[WRITTEN EXERCISE] Reproduce everything from the first line of the records below down to the line containing "3 h 48 min 54 s", including that line.

[DATASET CONTENT]
- - -
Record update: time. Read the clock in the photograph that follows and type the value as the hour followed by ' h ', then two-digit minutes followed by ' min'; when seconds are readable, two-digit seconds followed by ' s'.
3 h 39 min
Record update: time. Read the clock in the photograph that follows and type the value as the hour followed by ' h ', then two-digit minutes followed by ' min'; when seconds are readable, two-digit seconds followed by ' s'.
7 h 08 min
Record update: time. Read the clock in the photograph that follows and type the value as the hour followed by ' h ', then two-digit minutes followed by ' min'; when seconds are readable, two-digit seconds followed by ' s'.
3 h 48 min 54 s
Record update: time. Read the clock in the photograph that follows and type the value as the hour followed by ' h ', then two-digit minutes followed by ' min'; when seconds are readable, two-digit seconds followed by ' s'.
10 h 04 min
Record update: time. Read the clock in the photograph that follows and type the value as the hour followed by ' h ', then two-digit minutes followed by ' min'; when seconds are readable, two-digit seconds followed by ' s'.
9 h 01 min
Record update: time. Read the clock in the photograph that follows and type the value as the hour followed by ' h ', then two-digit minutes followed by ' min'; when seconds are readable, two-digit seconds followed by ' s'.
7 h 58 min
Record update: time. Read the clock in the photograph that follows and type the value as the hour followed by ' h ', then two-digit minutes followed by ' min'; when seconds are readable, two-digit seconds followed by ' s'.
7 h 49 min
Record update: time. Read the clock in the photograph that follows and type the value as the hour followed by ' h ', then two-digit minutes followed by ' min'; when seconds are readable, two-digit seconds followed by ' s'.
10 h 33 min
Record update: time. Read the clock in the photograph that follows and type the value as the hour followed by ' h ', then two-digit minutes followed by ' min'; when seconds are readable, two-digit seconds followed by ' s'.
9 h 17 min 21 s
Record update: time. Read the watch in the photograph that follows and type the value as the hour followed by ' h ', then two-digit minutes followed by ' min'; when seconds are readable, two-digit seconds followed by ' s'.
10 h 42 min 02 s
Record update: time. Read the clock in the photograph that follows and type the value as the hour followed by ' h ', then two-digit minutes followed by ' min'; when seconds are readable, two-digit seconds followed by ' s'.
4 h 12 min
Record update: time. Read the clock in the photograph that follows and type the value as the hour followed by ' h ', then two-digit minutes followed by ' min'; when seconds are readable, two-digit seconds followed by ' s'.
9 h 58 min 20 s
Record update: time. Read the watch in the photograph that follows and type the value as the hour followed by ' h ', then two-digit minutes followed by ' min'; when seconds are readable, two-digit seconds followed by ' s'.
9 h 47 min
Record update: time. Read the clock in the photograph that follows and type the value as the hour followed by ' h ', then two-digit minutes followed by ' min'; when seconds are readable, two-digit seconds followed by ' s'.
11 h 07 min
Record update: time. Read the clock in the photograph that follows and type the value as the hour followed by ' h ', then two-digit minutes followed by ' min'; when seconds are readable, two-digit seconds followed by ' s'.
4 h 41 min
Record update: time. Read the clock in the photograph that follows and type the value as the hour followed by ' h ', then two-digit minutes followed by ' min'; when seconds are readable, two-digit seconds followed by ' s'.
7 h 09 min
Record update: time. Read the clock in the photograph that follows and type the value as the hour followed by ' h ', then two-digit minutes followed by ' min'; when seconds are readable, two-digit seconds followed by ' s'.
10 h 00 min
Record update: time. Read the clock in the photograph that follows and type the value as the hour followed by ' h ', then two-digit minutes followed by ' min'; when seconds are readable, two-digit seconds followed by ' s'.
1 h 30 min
- - -
[CORRECT RESPONSE]
Record update: time. Read the clock in the photograph that follows and type the value as the hour followed by ' h ', then two-digit minutes followed by ' min'; when seconds are readable, two-digit seconds followed by ' s'.
3 h 39 min
Record update: time. Read the clock in the photograph that follows and type the value as the hour followed by ' h ', then two-digit minutes followed by ' min'; when seconds are readable, two-digit seconds followed by ' s'.
7 h 08 min
Record update: time. Read the clock in the photograph that follows and type the value as the hour followed by ' h ', then two-digit minutes followed by ' min'; when seconds are readable, two-digit seconds followed by ' s'.
3 h 48 min 54 s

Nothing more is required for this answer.